- Text to read

Begin

Unlike kids from more moneyed backgrounds, my future was in question. There
were no grand plans for me to go to college, no lofty career ambitions. My father
thought for many years that I might follow in his and my grandfather's
footsteps and work in the printing plant that employed them, and my academic performance reinforced that belief. Through most of middle school and high school, I was
a C-student at best. But then I discovered that I was able to write -
something I'd done for years for fun, but never really thought about. My
freshman high school English teacher encouraged me, and for the
first time in my life I began to get A's in English. That eventually spread
to other subjects, such as Social Studies and History, which boosted my GPA
enough to make college a possibility.
But it was just that - a possibility. My parents had little money, and I
knew I didn't want to go to community college, which I saw as an extension
of high school. Naturally, I began entertaining thoughts about the military.
Not because I wanted to defend my country or fight in a war
(and the Gulf War was still fresh on my mind), but because of the college
money they promised after I got out.
However, my entering the military did not come to pass. I received my
acceptance letter to the University of Maryland on the day of my high school
graduation (I barely squeaked in, having languished on a waiting list for
months), and my father was so proud of me that he took out a loan to pay for
my first year. He was caught up in the emotion of the moment - I had just graduated
from high school, received the school scholarship for best performance in
English, how could he not try to find a way for me to go? But had that
letter not arrived on that day, my dad might have reacted differently. I might not have gone to the University of Maryland right out of
high school, nor would I be living in an "exclusive" Washington, D.C.
neighborhood right now. Instead, I might have gone into the Army.
So when I see these soldiers on television - kids who look not unlike the kids I
grew up with - I know that if circumstances in my life were different, I
might have been them. They didn't enter the military because they wanted to
wage a war against another country; they enlisted because they wanted a
better life for themselves. I know what it feels like to not have a future,
to see the middle class world on television and to desperately want to be a
part of that. I know the lengths people will go to achieve that kind of
life for themselves. This is not to say that everyone joins the military just to advance their lives -- many do enlist because they genuinely want to serve their country. But most of the people I know who serve or have served -- including both my parents -- joined for for the opportunities military service offers.
The military used to be a profession that all parts of society
participated in. The families of American aristocracy - the ultra rich -
had a long tradition of sending their children to military academies. Few
American men stayed out of many of our most celebrated wars - the American
Revolution, the American Civil War, the first two World Wars. Hemmingway
and his "lost generation" wrote excessively about what the First World War
did to them. Could anyone imagine our most celebrated writers serving
in the military today? It's almost unthinkable.
At some point in the late 20th Century, the upper middle class and the rich decided that the
military and service to this country was not for them. That they were too
good to serve - that it was a job for other people's children. Vietnam is a
prime example, with the vast majority of conscripts coming from the working
and lower classes. The sons of the rich - such as Dan Quayle and
George W. Bush - evaded service by pulling duty in the reserves. Even Al
Gore, who claims to have served in Vietnam, was in the relatively safe role
of a reporter. Few of today's political elites have any notion of military
service. And out of all our Senators and Congressmen, only one
representative has a child in the military.

End

- Given material
Begin

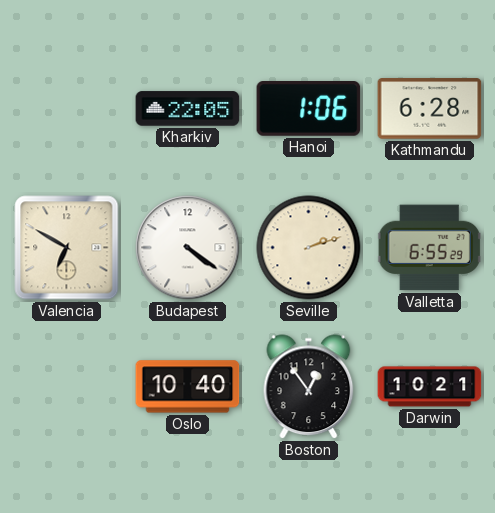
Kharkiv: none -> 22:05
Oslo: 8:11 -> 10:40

End

- Stated problem 1
Decide whether each statement agrees with the essay on military service, answering yes or no and quoting the words from the essay that settle it. (a) The writer's acceptance letter arrived on the day of high school graduation. (b) The writer's mother paid for the first year of college. (c) The writer viewed community college as a good option.
- Stated problem 2
Using the essay on military service, explain in one to three sentences why the writer began thinking about the military.
- Stated problem 3
In the essay on military service, set down everything from "But it was just" down to "after I got out.", word for word.
The data come from a separate source.

- Exercise answer 1
(a) Yes: "I received my acceptance letter to the University of Maryland on the day of my high school graduation"
(b) No: "my father was so proud of me that he took out a loan to pay for my first year"
(c) No: "which I saw as an extension of high school"

- Exercise answer 2
The writer's parents had little money, and the writer did not want to attend community college. The military appealed because of the college money it promised after service, not from a wish to defend the country or fight in a war.

- Exercise answer 3
But it was just that - a possibility. My parents had little money, and I
knew I didn't want to go to community college, which I saw as an extension
of high school. Naturally, I began entertaining thoughts about the military.
Not because I wanted to defend my country or fight in a war
(and the Gulf War was still fresh on my mind), but because of the college
money they promised after I got out.